Postelection Fights Will Rattle Markets
No matter who wins the presidential race in November, year-end uncertainty will shake the economy and unsettle investors as Congress tries to wrap up 12 months of work in a few weeks after the election.
On the agenda: Raising the debt ceiling. Extending tax cuts put into place when George W. Bush was president and already extended once during President Obama's time in the White House. Trying to delay automatic spending cuts set to kick in Jan. 1. Extending the eligibility period for unemployment benefits. And deciding whether to keep a two-percentage-point cut in the employee share of the Social Security payroll tax.
Given the slew of issues, the short time frame and partisan rancor, the session is sure to be contentious and, without a doubt, the busiest lame-duck session ever.
Waiting for the new Congress to tackle the to-do list isn't an option.
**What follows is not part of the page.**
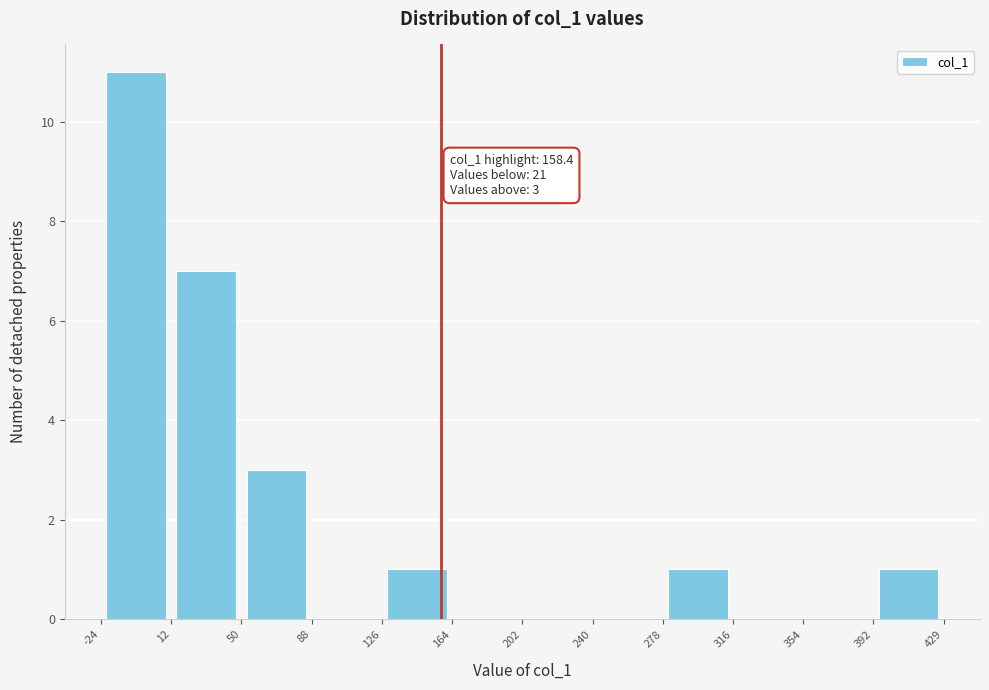

Which range on the x-axis has the tallest bar?

-24 to 12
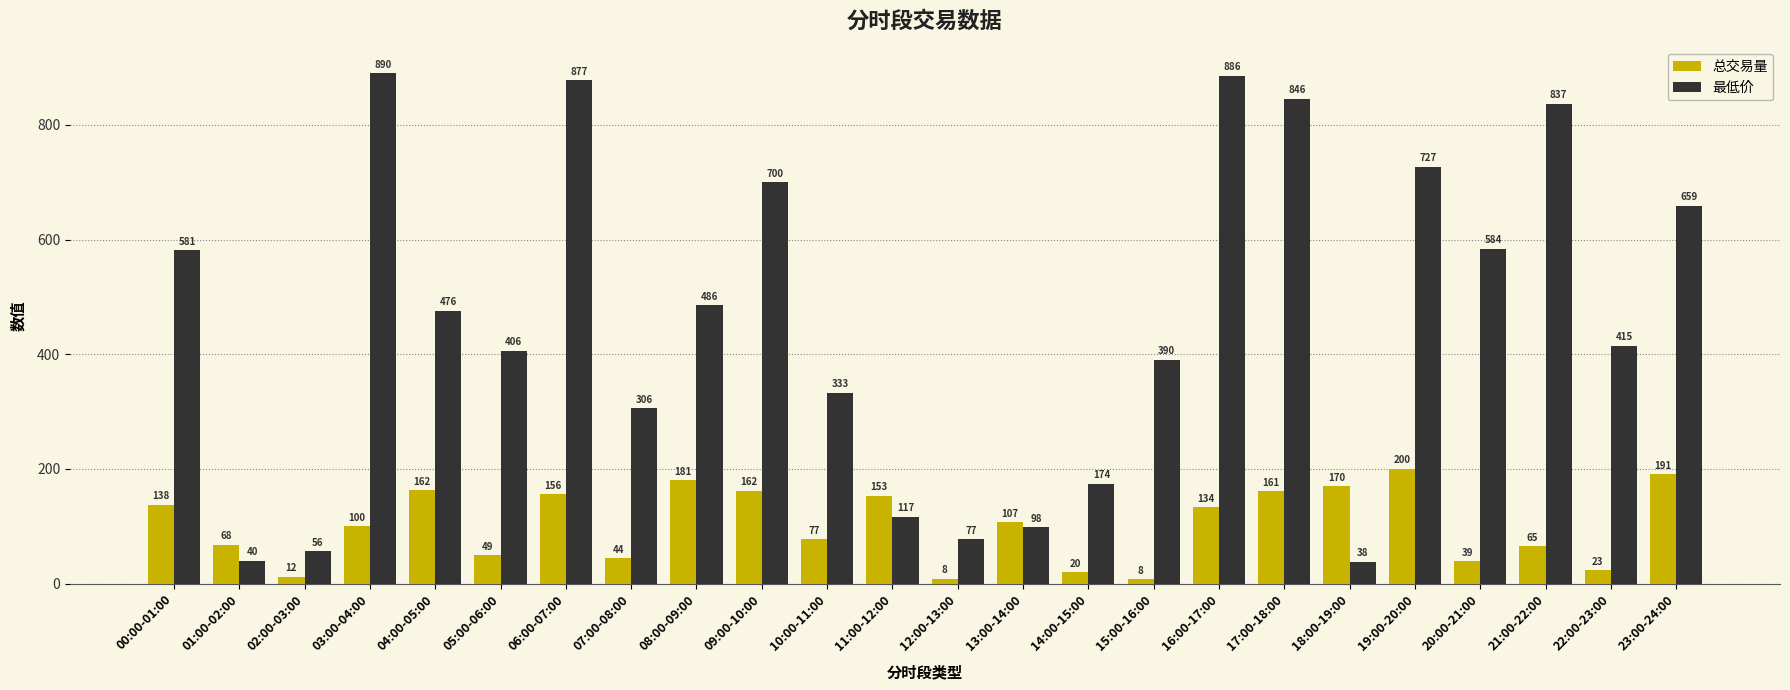

What are all the series names shown in the legend?

总交易量, 最低价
Some deadlines pass this year. Finding votes will require cutting deals on other measures that the next Congress won't be bound to follow.
And there is absolutely zero chance that a preelection deal can be reached. Even in the best of times, little of note gets through Congress in the months before an election. And because of poisonous partisanship, these are not the best of times.
How bad can it get? Think higher interest rates and bigger tax bills, followed by another recession. That's the worst case, but it's well within reach if a bitterly divided Congress finds no common ground in the lame-duck session.
How bad will it get? As the clock winds down on 2012, expect a deal that buys some time. But it won’t happen right away. First, the storm before the calm will send shock waves through the market, with businesses and consumers concerned that a meltdown won't be averted. Reluctant investors may require a higher risk premium to keep buying U.S. debt, and some business owners may put off expansion plans and maintain tighter inventories until the storm passes.
The centerpiece of the eventual deal will be an agreement to raise the federal government's debt ceiling. The cost of not taking this step is too high, so enough members of both parties will unite to approve the increase, allowing the country to keep meeting its obligations until sometime next year. Still, many in the tea party wing of the Republican Party will dig in and oppose raising the debt limit. Plus other lawmakers, whose votes will be needed to avoid the meltdown scenario, will push for their pet positions in the other bills in return for supporting the debt deal.
The House and Senate will punt on most of the other issues. Expect a yearlong extension of all the Bush tax cuts, including the ones for millionaire earners that Obama wants to allow to expire. Also a delay of six months or so for the automatic spending cuts.
Those actions, in their entirety, should calm markets and put off decisions by Standard & Poor's and other rating agencies to downgrade the U.S. credit rating.
But only for a time. The painful decisions can't be put off indefinitely, so it's a good bet that new battles over tax breaks for millionaires and the size of defense cuts, among other issues, will break out again next year.